Cinnabar or mercury sulphide occurs naturally in relatively pure form and has been in use as a pigment since neolithic times. Red lacquerware and vermilion seal paste use this pigment.

As the choice pigment for bright vermilion red, the mineral probably was also thought to have magical qualities and may have been used as a drug since ancient times. At any rate, cinnabar is an important drug in Chinese medicine, and Chinese alchemists were obsessed with it. Mercury is highly toxic, and all handling, including mining and ingestion as a drug; and experimenting is unhealthy.

Mercury, a metal with the unusual melting point of −38.87 °C, can be produced from cinnabar by distillation. Crushed cinnabar is fired and disintegrates into sulphur dioxide and vaporized mercury. These rise into pipes that allow the fumes to escape but catch the mercury as it becomes liquid again. Because mercury has a high specific weight, impurities collect on the surface and can be easily removed. The process is simple enough, the only drawback being the toxicity of the fumes.

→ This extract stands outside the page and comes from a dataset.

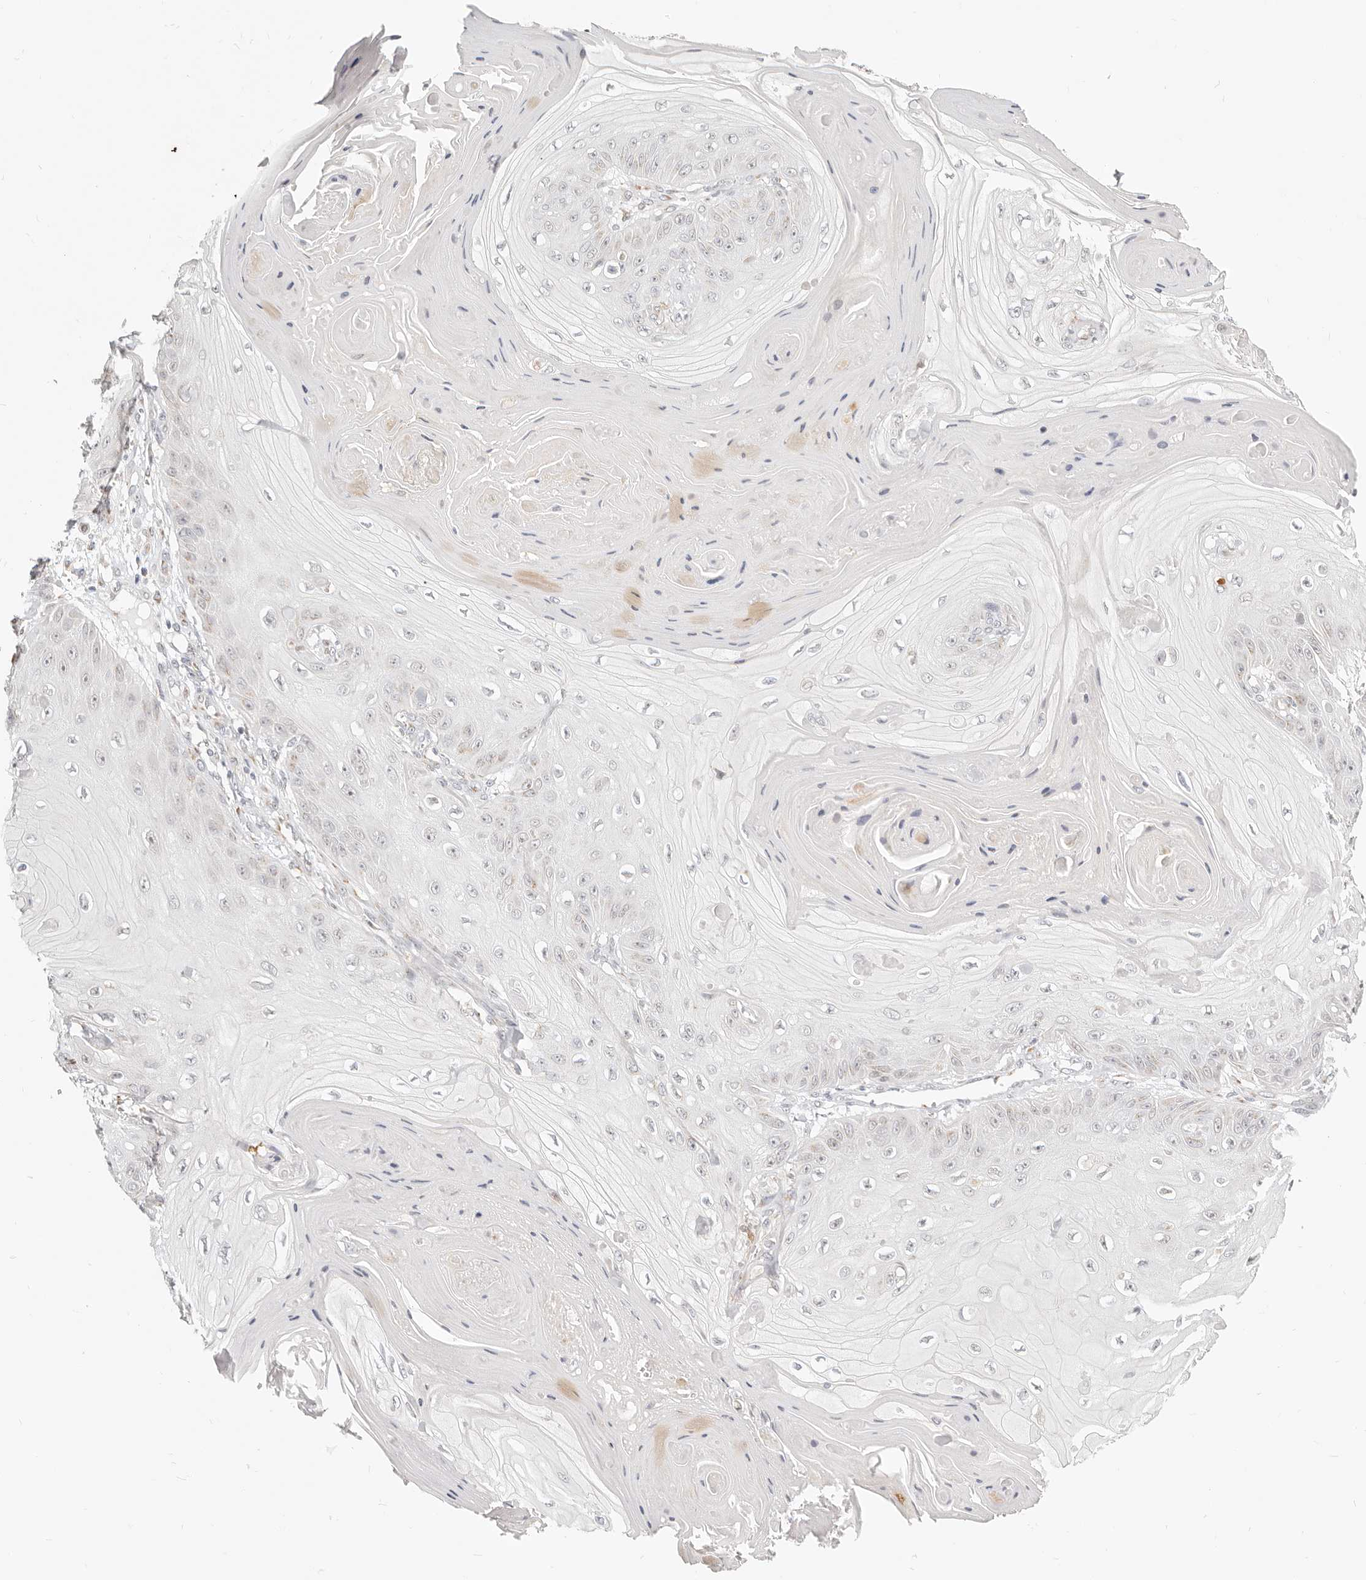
{"staining": {"intensity": "negative", "quantity": "none", "location": "none"}, "tissue": "skin cancer", "cell_type": "Tumor cells", "image_type": "cancer", "snomed": [{"axis": "morphology", "description": "Squamous cell carcinoma, NOS"}, {"axis": "topography", "description": "Skin"}], "caption": "Immunohistochemical staining of squamous cell carcinoma (skin) demonstrates no significant expression in tumor cells. The staining is performed using DAB brown chromogen with nuclei counter-stained in using hematoxylin.", "gene": "FAM20B", "patient": {"sex": "male", "age": 74}}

Toxic or not, the liquid silver held a great fascination. Qinshi huangdi 秦始皇帝, the First Emperor, who believed himself to be more than human and worthy to gain eternal life, had an underground landscape with mercury rivers and lakes built in his monumental tomb and is thought to have poisoned himself by taking massive doses of cinnabar over years.

(Strangely enough, pure mercury is not likely to cause poisoning because the body does not absorb it, even if ingested. Vapours that contain mercury ions, however, are extremely dangerous. They enter the blood and the brain and destroy proteins, especially in the nerves and the brain. Chronic poisoning eventually leads to madness and death.)

The largest historic cinnabar mines in China were in Guizhou 贵州. Yunnan was also known to possess cinnabar resources. Cinnabar and mercury production is recorded for the region in the Yuan 元 History (Yang Shouchuan 2014, 47).

Sites of mining are identified by names in Qing sources.The history of cinnabar exploitation is not well known. Specifically, the reconstruction of outputs, of mercury poisoning in mining and distillation, and possibly of protective measures is difficult.

Mercury is beyond the scope of this project. Cinnabar mines are considered only inasmuch as cinnabar and orpiment may occur together, and that silver ores might occur with or next to cinnabar.